Par Guy Martial Tchinda

Vous avez organisé une conférence de presse ce 18 décembre pour dénoncer un certain désordre dans la formation des personnels médico-sanitaires. Pouvez-vous nous dire concrètement ce qui se passe dans ce secteur et qui traduit ce désordre ?
Nous avons constaté la persistance du désordre dans la formation des professionnels médico-sanitaires, mettant en péril la sécurité des patients. Fort de ce constat, nous avons tenu à informer le public. En effet, il y a eu une concertation interministérielle entre le ministère de l’Enseignement supérieur (Minesup) et le ministère de la Santé publique (Minsanté), à laquelle l’Ordre a activement pris part.
Les résolutions de cette concertation consistaient à suspendre ces formations qui sont illégales et à arrimer la formation des professionnels au système LMD. Pour ceux qui étaient déjà formés, il était question d’organiser une session unique de l’examen spécial national d’aptitude pour permettre à ceux qui auront réussi d’exercer.
Malheureusement, à ce jour, nous avons constaté que ces résolutions ne sont pas respectées et le désordre continue. Nous voulons donc alerter le public et demander que ces résolutions soient respectées et que ces formations qui ne sont pas conformes soient automatiquement arrêtées.
Quelles sont les formations que vous considérez comme illégales?

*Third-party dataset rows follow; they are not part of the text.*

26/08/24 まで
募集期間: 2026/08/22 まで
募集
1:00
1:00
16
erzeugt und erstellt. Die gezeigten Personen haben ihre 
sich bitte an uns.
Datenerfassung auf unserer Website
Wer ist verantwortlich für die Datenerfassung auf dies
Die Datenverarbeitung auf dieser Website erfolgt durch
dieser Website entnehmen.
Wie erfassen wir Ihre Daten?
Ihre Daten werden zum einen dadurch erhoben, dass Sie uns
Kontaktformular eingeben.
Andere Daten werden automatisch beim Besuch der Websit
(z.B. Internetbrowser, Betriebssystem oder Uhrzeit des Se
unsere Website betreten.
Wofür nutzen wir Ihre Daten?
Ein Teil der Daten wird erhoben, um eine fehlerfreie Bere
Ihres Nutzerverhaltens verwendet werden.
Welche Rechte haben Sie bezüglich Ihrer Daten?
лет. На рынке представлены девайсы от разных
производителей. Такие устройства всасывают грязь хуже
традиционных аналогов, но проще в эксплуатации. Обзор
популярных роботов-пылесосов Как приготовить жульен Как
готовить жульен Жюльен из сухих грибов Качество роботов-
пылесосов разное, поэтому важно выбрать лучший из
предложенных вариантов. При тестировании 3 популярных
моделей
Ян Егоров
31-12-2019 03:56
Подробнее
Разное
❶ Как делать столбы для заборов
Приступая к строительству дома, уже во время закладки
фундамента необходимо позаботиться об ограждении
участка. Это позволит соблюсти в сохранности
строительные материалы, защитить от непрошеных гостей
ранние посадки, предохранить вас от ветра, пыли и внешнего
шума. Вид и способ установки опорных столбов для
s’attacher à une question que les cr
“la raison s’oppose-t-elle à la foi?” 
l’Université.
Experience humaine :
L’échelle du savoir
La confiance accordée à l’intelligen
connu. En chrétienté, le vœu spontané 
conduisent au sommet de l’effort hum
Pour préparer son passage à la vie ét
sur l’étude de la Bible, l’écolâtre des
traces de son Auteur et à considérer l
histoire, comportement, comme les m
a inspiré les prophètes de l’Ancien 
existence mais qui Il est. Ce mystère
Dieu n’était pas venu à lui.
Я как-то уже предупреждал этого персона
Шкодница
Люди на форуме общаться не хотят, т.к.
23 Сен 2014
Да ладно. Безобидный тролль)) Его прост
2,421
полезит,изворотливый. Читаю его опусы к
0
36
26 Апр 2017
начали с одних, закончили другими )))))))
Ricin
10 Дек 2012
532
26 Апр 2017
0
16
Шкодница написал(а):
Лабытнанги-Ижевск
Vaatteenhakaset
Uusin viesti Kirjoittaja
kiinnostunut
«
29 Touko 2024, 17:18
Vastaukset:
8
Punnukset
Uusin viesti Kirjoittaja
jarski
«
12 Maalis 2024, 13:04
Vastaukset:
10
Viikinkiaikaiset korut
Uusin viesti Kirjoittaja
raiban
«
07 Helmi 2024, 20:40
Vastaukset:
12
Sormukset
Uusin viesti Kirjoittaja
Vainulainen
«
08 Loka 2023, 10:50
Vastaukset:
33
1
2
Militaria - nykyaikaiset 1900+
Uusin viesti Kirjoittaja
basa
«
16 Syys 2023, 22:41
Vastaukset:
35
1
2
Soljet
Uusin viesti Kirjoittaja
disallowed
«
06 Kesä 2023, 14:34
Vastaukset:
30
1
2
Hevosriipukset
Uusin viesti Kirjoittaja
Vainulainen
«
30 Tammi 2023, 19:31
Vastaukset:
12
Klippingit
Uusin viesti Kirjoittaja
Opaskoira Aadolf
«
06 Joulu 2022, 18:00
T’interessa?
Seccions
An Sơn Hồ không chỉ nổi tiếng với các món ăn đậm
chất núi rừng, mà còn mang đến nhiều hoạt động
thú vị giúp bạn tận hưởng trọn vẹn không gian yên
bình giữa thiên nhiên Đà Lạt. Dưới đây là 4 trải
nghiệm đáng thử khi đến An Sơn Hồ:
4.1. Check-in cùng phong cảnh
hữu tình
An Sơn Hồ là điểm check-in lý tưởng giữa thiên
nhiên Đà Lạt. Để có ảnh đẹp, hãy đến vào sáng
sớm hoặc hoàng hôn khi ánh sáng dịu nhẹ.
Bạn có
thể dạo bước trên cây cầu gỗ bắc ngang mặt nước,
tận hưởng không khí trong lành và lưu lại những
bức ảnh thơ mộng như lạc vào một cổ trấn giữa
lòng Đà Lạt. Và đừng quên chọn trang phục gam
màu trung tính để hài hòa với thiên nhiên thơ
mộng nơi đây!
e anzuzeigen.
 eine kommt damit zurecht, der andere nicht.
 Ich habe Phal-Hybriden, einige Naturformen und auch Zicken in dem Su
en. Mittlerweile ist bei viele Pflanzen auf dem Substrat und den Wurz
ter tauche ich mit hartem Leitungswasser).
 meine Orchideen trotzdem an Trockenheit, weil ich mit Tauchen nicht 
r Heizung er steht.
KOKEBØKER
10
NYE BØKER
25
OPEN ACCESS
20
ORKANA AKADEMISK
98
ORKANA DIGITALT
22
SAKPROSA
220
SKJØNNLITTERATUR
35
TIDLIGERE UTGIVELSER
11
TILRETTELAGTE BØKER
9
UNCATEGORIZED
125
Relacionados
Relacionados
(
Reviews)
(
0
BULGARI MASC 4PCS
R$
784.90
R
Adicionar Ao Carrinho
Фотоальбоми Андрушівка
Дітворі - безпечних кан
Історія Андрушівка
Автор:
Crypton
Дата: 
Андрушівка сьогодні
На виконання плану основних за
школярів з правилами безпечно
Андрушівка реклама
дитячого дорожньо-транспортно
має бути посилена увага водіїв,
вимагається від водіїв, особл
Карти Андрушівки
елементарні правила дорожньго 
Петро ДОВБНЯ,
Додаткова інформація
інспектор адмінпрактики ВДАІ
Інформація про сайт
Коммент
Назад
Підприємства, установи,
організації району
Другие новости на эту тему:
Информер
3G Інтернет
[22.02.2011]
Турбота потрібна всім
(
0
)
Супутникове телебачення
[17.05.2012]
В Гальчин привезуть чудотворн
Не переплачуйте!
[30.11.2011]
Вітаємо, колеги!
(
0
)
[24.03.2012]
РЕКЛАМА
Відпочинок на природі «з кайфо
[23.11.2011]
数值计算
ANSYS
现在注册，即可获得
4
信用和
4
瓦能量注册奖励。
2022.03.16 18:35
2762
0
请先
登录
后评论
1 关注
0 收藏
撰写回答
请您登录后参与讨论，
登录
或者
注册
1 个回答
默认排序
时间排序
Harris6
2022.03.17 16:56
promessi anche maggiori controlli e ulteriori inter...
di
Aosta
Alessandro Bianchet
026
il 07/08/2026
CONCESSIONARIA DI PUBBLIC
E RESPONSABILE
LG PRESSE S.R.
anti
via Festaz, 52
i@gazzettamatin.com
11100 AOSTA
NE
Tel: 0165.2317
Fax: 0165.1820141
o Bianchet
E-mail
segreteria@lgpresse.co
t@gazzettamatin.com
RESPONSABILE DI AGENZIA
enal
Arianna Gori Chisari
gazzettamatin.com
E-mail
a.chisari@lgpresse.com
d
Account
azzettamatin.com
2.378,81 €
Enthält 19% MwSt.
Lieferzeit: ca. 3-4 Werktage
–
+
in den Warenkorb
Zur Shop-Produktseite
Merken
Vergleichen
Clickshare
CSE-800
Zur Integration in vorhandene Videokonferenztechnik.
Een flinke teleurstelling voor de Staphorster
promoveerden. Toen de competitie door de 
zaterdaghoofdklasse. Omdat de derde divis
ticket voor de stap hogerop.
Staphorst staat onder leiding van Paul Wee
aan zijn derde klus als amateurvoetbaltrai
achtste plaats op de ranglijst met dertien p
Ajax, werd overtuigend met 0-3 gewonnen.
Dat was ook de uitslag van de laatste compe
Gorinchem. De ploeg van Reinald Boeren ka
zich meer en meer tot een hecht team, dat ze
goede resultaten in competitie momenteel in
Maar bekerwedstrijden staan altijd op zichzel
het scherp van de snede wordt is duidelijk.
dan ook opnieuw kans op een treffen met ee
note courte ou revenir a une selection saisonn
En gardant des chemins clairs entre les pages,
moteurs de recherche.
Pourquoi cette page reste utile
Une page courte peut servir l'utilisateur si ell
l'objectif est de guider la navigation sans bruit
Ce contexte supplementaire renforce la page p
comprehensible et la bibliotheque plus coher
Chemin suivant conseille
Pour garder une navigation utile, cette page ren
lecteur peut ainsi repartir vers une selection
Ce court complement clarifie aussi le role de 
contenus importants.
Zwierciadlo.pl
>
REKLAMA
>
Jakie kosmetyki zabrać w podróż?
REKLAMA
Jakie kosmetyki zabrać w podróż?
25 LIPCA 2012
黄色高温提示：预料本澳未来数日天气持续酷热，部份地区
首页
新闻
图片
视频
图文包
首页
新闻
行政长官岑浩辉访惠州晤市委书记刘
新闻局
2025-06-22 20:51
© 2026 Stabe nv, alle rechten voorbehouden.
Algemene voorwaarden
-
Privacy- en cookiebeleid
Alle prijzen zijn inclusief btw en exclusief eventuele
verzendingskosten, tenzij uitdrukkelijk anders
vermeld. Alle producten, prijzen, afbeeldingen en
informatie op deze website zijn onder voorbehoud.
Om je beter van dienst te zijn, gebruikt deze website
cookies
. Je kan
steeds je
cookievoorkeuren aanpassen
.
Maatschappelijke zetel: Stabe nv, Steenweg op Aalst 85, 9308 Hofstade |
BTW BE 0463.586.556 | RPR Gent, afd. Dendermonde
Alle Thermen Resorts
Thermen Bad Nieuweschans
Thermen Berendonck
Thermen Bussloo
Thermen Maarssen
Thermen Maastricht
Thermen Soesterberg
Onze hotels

Il y a des diplômes qui ne sont pas conformes selon la réglementation en vigueur. Par exemple, le BTS, le HND, ou les Licences qui sont délivrés par certaines institutions privées de l’enseignement supérieur. Or, nous savons que celui qui est garant des métiers de la santé pour le moment, ce sont les institutions qui sont sous la tutelle du ministère de la Santé. Nous ne pouvons donc pas accepter que, dans un même pays, il y ait deux manières de former un même personnel.
Il faut donc arrêter le désordre et uniformiser la formation. C’est pour cela que nous avons d’ailleurs demandé la cotutelle pour que le diplôme qui est délivré au professionnel soit reconnu comme un diplôme universitaire. Cela est prévu dans les résolutions de la concertation interministérielle.
Quelles sont vos relations avec les deux tutelles concernant le suivi de la mise en œuvre des recommandations de la réunion interministérielle à laquelle vous faites allusion ?
Chacun a son rôle à jouer dans ces résolutions. En tant qu’Ordre, nous n’intervenons pas dans la formation, mais plutôt après. Donc, les deux ministères, chacun en ce qui le concerne, devraient jouer rôle pour la mise en place de ces résolutions. Et justement, nous nous exprimons aujourd’hui pour demander aux deux tutelles de jouer leur rôle afin que les résultats soient plausibles et que ces formations soient arrêtées et que ce qui a été consigné dans ces résolutions-là puisse être effectif, notamment l’arrimage de la formation au système LMD. C’est ce que nous attendons maintenant.
Aux publics, nous recommandons la vigilance. S’ils choisissent de faire des formations non-conformes, qu’est-ce qu’ils vont devenir ? Donc, il faut que le public soit vigilant pour savoir quelle formation choisir selon le métier choisi. Quant aux professionnels qui sont déjà formés, il y a toujours eu des dispositions qui étaient prévues pour eux. Nous les avons encouragés à suivre ces dispositions tout simplement.